C. What is Herd Immunity?

Herd immunity is the concept that once animals are immune to a particular disease it will provide a means for stopping the spread of that specific contagion. The equation that is applied is:

R = (1-P)Ro

Ro is the reproduction rate.  An Ro of 1 means that the spread will die out due to the limited life span of the virus.  Ro of 2 means that one person will contaminate 2 others, setting in motion a chain-reaction.   

The P in the equation is the immunity of the subject.  This immunity is based on a portion of the population being excluded because of antibodies from a previous exposure or from a successful vaccination.

When Ro = 1 or less that is the herd immunity.   Solving for P for various Ro factors shows the following:

  • Diphtheria  Ro = 6        P = (Ro – 1) / Ro      83%
  • Measles  Ro = 12-18      P = (Ro – 1) / Ro      91% – 94%
  • Influenza  Ro  = 1.6       P = (Ro – 1) / Ro      37.5%
  • COVID-19 Ro  = 5.7       P = (Ro – 1) / Ro      82%

Unfortunately, there are many variables missing from the herd immunity formula.

Firstly, the Ro is based on the number of infections per unit of time.  The number of infections is an empirical determination based on testing.  Testing numbers can be vastly different from the actual number of infections.  As such, Ro is unknown.  And because Ro is unknown, the herd immunity, by definition, cannot be determined. 

Secondly, Ro, and therefor herd immunity, varies depending on location, time, environmental conditions, and demographics.  None of these factors are included in the formula above. 

Using an animal analogy, the herd immunity will depend on whether the cattle are contained within a coral or if they are on the range.  The herd immunity for cattle that are cooped up in a coral may be 85% whereas the herd immunity for cattle on the range may be 20%. In the case of the 20% on the range, the disease will die out before those infected cattle significantly cross paths with uninfected cattle.  Another determining factor could be weather. Many cattle will bunch up to share body heat if it is very cold, thereby increasing the probability of transmission.  Those factors do not exist in the herd immunity equation. 

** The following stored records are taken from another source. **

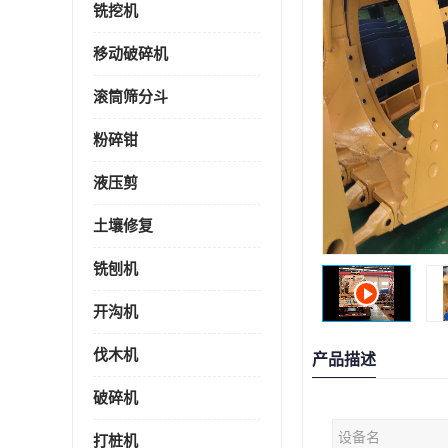
铣挖机
移动破碎机
滚筒筛分斗
粉碎钳
液压剪
土壤修复
铣刨机
开沟机
伐木机
产品描述
破碎机
设备名
打桩机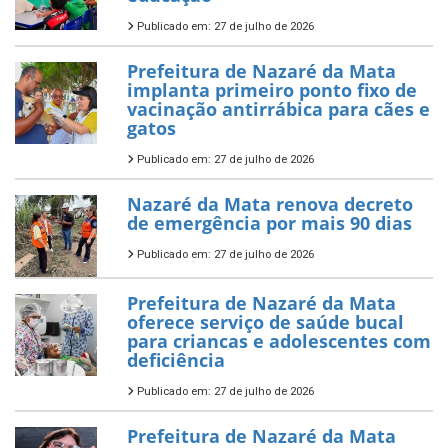
Publicado em: 27 de julho de 2026
Prefeitura de Nazaré da Mata
implanta primeiro ponto fixo de
vacinação antirrábica para cães e
gatos
Publicado em: 27 de julho de 2026
Nazaré da Mata renova decreto
de emergência por mais 90 dias
Publicado em: 27 de julho de 2026
Prefeitura de Nazaré da Mata
oferece serviço de saúde bucal
para criancas e adolescentes com
deficiência
Publicado em: 27 de julho de 2026
Prefeitura de Nazaré da Mata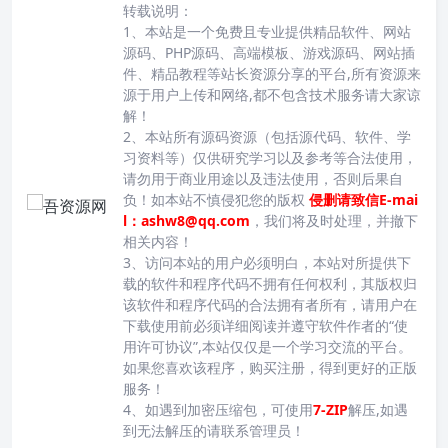
转载说明：
1、本站是一个免费且专业提供精品软件、网站
源码、PHP源码、高端模板、游戏源码、网站插
件、精品教程等站长资源分享的平台,所有资源来
源于用户上传和网络,都不包含技术服务请大家谅
解！
2、本站所有源码资源（包括源代码、软件、学
习资料等）仅供研究学习以及参考等合法使用，
请勿用于商业用途以及违法使用，否则后果自
负！如本站不慎侵犯您的版权
侵删请致信E-mai
l：ashw8@qq.com
，我们将及时处理，并撤下
相关内容！
3、访问本站的用户必须明白，本站对所提供下
载的软件和程序代码不拥有任何权利，其版权归
该软件和程序代码的合法拥有者所有，请用户在
下载使用前必须详细阅读并遵守软件作者的“使
用许可协议”,本站仅仅是一个学习交流的平台。
如果您喜欢该程序，购买注册，得到更好的正版
服务！
4、如遇到加密压缩包，可使用
7-ZIP
解压,如遇
到无法解压的请联系管理员！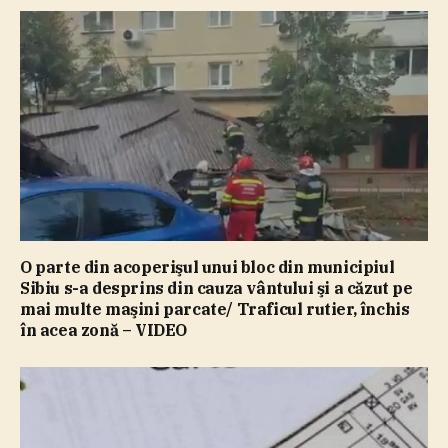
O parte din acoperişul unui bloc din municipiul
Sibiu s-a desprins din cauza vântului şi a căzut pe
mai multe maşini parcate/ Traficul rutier, închis
în acea zonă – VIDEO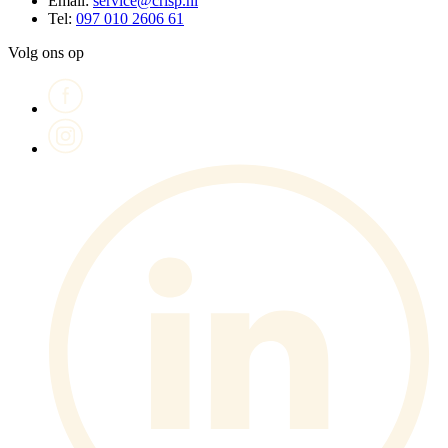
Email:
service@crisp.nl
Tel:
097 010 2606 61
Volg ons op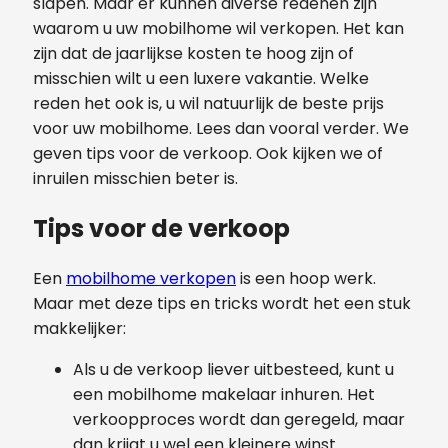
slapen. Maar er kunnen diverse redenen zijn
waarom u uw mobilhome wil verkopen. Het kan
zijn dat de jaarlijkse kosten te hoog zijn of
misschien wilt u een luxere vakantie. Welke
reden het ook is, u wil natuurlijk de beste prijs
voor uw mobilhome. Lees dan vooral verder. We
geven tips voor de verkoop. Ook kijken we of
inruilen misschien beter is.
Tips voor de verkoop
Een
mobilhome verkopen
is een hoop werk.
Maar met deze tips en tricks wordt het een stuk
makkelijker:
Als u de verkoop liever uitbesteed, kunt u
een mobilhome makelaar inhuren. Het
verkoopproces wordt dan geregeld, maar
dan krijgt u wel een kleinere winst.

Thirdly, concurrent causes may contribute to the data if hospitalization or death rates are used as the contagion signal.  However, this skews the data in the opposite direction.  The errors in the infection rates are underestimated, sometimes as much as 8500 percent.  And hospitalizations and deaths will be overestimated, albeit by a much smaller percent.    

Fourthly, there are missing variables.  There is no analysis of a cluster immunity, i.e. where a particular cluster is immune for some reason and the virus transmission dies in that cluster.  

There are numerous flaws when trying to calculate herd immunity:

  • There are climate variables that affect spread, i.e. flu is highest in the winter for both hemispheres.  There is demographic variability, i.e. older people may be more susceptible to one kind of virus.

  • There are health variabilities, i.e. higher contagion in less healthy communities. 

  • There are variabilities in virus mutations, both good and bad.  Many mutations will self-control the spread, but some may take the virus in a more aggressive direction, etc.  

  • There are variabilities in quarantine (sequestering those who are infected).

These are significant variables.  Hence, the current method of determining herd immunity is too flawed to be meaningful. 

Invitation to Nuclear Engineers

 Since it is impossible to measure herd immunity directly, a proxy might be useful.  Proxies are used throughout the scientific world to secure information and data that is impossible to obtain directly. 

The virus spread has an uncanny similarity to a nuclear chain reaction.  One person spreads the virus to multiple people, those people then spread the virus to multiple other people, leading to an exponential growth in virus spread. 

In a nuclear chain reaction, one neutron strikes a uranium atom. It then splits and releases up to 3 more neutrons.  Those neutrons then strike other uranium atoms and so forth.  But, just like the virus, there are complicating factors involved. 

Both viruses and uranium have life spans. And both experiences surges, with nuclear surges exhibited in the form of neutron bursts.

An invitation is extended to all nuclear engineers to investigate whether a mathematical chain reaction model can be applied to viruses.  Or whether a laboratory experiment could be designed that mimics viral propagation.  There is a need to determine Ro, contagiousness, and virus spread models as early as possible.